Bloom is an extremely important time in the vineyard because if all goes well it raises optimism for a productive year. On the hand, if rainy, cold or windy weather interrupt the self-pollination of the grape flowers, it could make for a poor set, meaning smaller clusters or smaller berries or both and thus less production.

The pollination process in grape plants occurs when the individual grape flowers open by shedding their cap, called the calyptra. As the cap falls away, sometimes called shatter, the stamens are exposed and pollen is released. A grape plant is hermaphroditic and so the pollen usually falls on the plants own pistils, the female part of the plant, and germinates by penetrating the style and ovary of the pistil. If it is rainy or windy, the pollen may be blown or washed away before it completes its job. Cold weather is also problematic because the ovaries literally close up, making germination more difficult.

Although the green flowers of the grape are not very noteworthy as flowers go, the plant does release a pungent odor from the base of the pistil during bloom which is supposed to be an aphrodisiac. And although it may not rival the sweetness of Shakespeare’s rose, to a winegrower that aroma of fruit flowering is pretty exciting.

Waiting for Godot, er, GDD

November 9th, 2011

The extended period of rainy weather this spring has been lost on no one who has bothered to poke their head outside. The effect of this on local grape vines has been to significantly delay, by 3-4 weeks, the normal occurrence of bud break, that point in time when the new green shoots of a grapevine finally emerge (burst or break) from the buds on the cane. With this late start, what’s the effect going to be on the eventual wine grape crop?

This depends on a number of factors that will develop between now and harvest, the most important of which is the accumulation of something called degree days or growing degree days (GDD). It is widely assumed that grape plants are not actively growing unless temperatures reach at least 50 degrees Fahrenheit. A number of horticulturalists have posited variations of the theory that wine grapes must accumulate a certain amount of heat in order to ripen. They measure the accumulated heat by taking the daily mean temperature (the maximum for the day plus the minimum divided by 2) and subtracting 50. This gives one the number of growing degrees the plant has accumulated each day, which when multiplied by the number of days, yields the result, the GDD. Wine grape plants need somewhere around 1,500-1,700 GDD to ripen. So the main factor this year will be whether we can accumulate enough degree days before the weather turns cold again in the fall.
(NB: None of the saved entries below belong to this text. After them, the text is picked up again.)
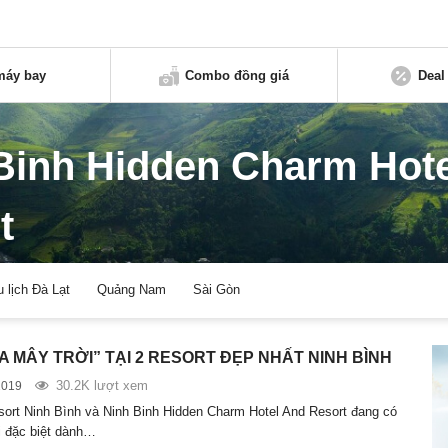
máy bay
Combo đồng giá
Deal
Binh Hidden Charm Hot
t
u lịch Đà Lạt
Quảng Nam
Sài Gòn
A MÂY TRỜI” TẠI 2 RESORT ĐẸP NHẤT NINH BÌNH
30.2K lượt xem
2019
ort Ninh Bình và Ninh Binh Hidden Charm Hotel And Resort đang có
 đặc biệt dành…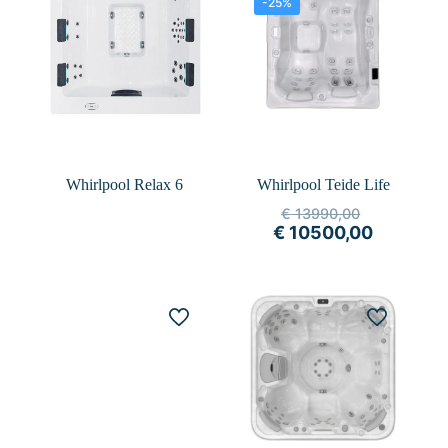
-25%
Whirlpool Relax 6
Whirlpool Teide Life
€
13990,00
€
10500,00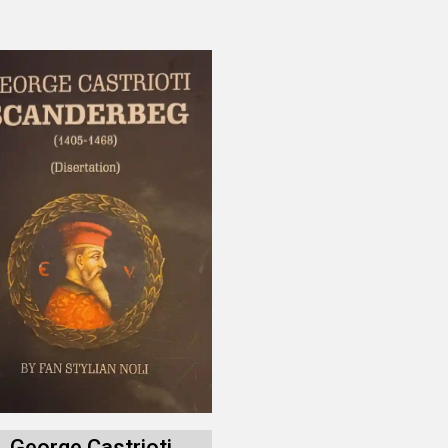
George Castrioti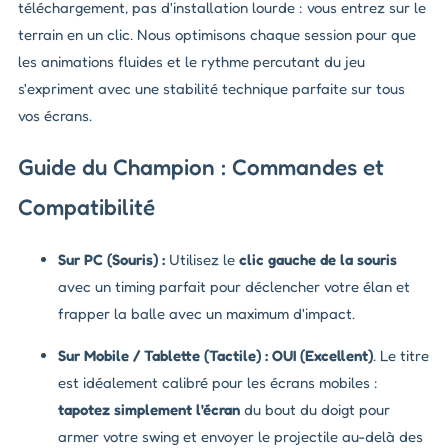
téléchargement, pas d'installation lourde : vous entrez sur le
terrain en un clic. Nous optimisons chaque session pour que
les animations fluides et le rythme percutant du jeu
s'expriment avec une stabilité technique parfaite sur tous
vos écrans.
Guide du Champion : Commandes et
Compatibilité
Sur PC (Souris) :
Utilisez le
clic gauche de la souris
avec un timing parfait pour déclencher votre élan et
frapper la balle avec un maximum d'impact.
Sur Mobile / Tablette (Tactile) :
OUI (Excellent)
. Le titre
est idéalement calibré pour les écrans mobiles :
tapotez simplement l'écran
du bout du doigt pour
armer votre swing et envoyer le projectile au-delà des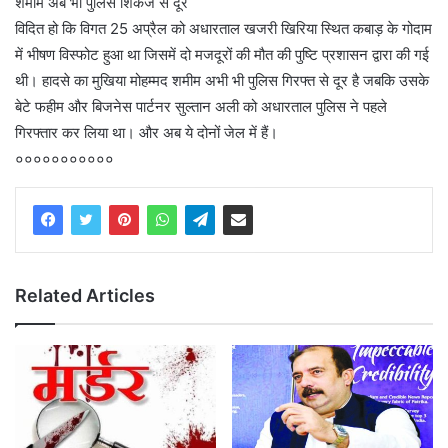
शमीम अब भी पुलिस शिकंजे से दूर
विदित हो कि विगत 25 अप्रैल को अधारताल खजरी खिरिया स्थित कबाड़ के गोदाम
में भीषण विस्फोट हुआ था जिसमें दो मजदूरों की मौत की पुष्टि प्रशासन द्वारा की गई
थी। हादसे का मुखिया मोहम्मद शमीम अभी भी पुलिस गिरफ्त से दूर है जबकि उसके
बेटे फहीम और बिजनेस पार्टनर सुल्तान अली को अधारताल पुलिस ने पहले
गिरफ्तार कर लिया था। और अब ये दोनों जेल में हैं।
०००००००००००
Related Articles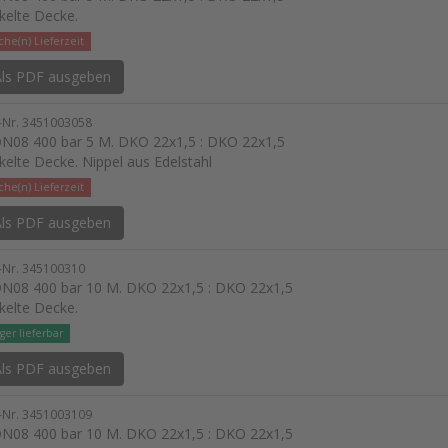
kelte Decke.
he(n) Lieferzeit
ls PDF ausgeben
l-Nr. 3451003058
N08 400 bar 5 M. DKO 22x1,5 : DKO 22x1,5
kelte Decke. Nippel aus Edelstahl
he(n) Lieferzeit
ls PDF ausgeben
l-Nr. 345100310
N08 400 bar 10 M. DKO 22x1,5 : DKO 22x1,5
kelte Decke.
ger lieferbar
ls PDF ausgeben
l-Nr. 3451003109
N08 400 bar 10 M. DKO 22x1,5 : DKO 22x1,5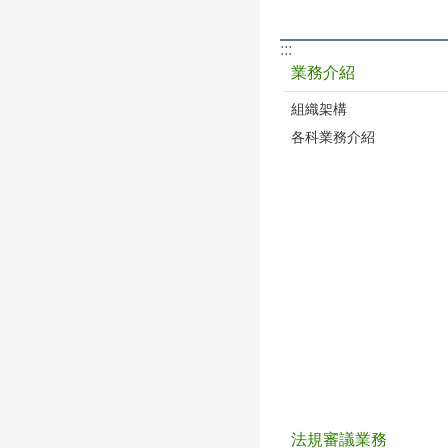
:::
業務介紹
組織架構
各科業務介紹
法規審議業務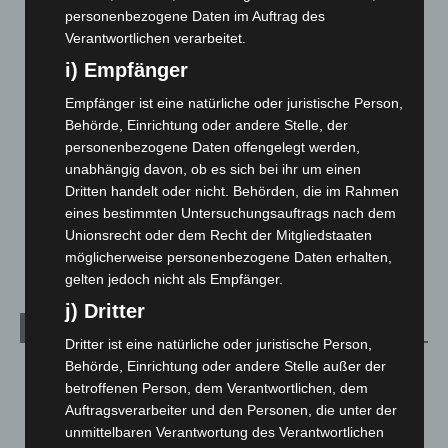
Blaulicht
2.799
personenbezogene Daten im Auftrag des
Corona-News
712
Verantwortlichen verarbeitet.
Hannover und Region
5.039
i) Empfänger
Langenhagen und Ortsteile
3.252
Empfänger ist eine natürliche oder juristische Person,
Leserbriefe
1
Behörde, Einrichtung oder andere Stelle, der
personenbezogene Daten offengelegt werden,
Menschen
2
unabhängig davon, ob es sich bei ihr um einen
Über uns
1
Dritten handelt oder nicht. Behörden, die im Rahmen
eines bestimmten Untersuchungsauftrags nach dem
Veranstaltungen
1.888
Unionsrecht oder dem Recht der Mitgliedstaaten
Welt
1.271
möglicherweise personenbezogene Daten erhalten,
gelten jedoch nicht als Empfänger.
j) Dritter
Archiv
Dritter ist eine natürliche oder juristische Person,
Behörde, Einrichtung oder andere Stelle außer der
August 2026
(14)
betroffenen Person, dem Verantwortlichen, dem
Juli 2026
(73)
Auftragsverarbeiter und den Personen, die unter der
Juni 2026
(139)
unmittelbaren Verantwortung des Verantwortlichen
But like almost everything related to grape growing, it is just not that simple. Other research has shown that grape plants stop growing when temperatures get too high. They respire, which is more or less the opposite of photosynthesis. This inhibits the normal ripening process. As a result, if we have a number of days where temperatures are extremely high, above 90 or so, then that heat is not really making up for the slow start in the spring. Sunlight is another factor. There are a number of areas which are warm enough to produce quality wine grapes, for example east coastal Australia, but which do not because of cloud cover. Thus although there are an adequate number of degree days during the growing season, the photosynthesis occurring in the plant is affected and that results in lesser quality fruit. Naturally, rainfall also plays its part as common sense suggests that no plant does well unless it receives the right amount of moisture.

So, with all those factors still unknown for this growing season, it becomes less of an existential practice and more speculative to forecast the eventual merits of the vintage. But what one is left with is a better appreciation of why the growing of grapes is so complex and, as a result, so intriguing in its variety.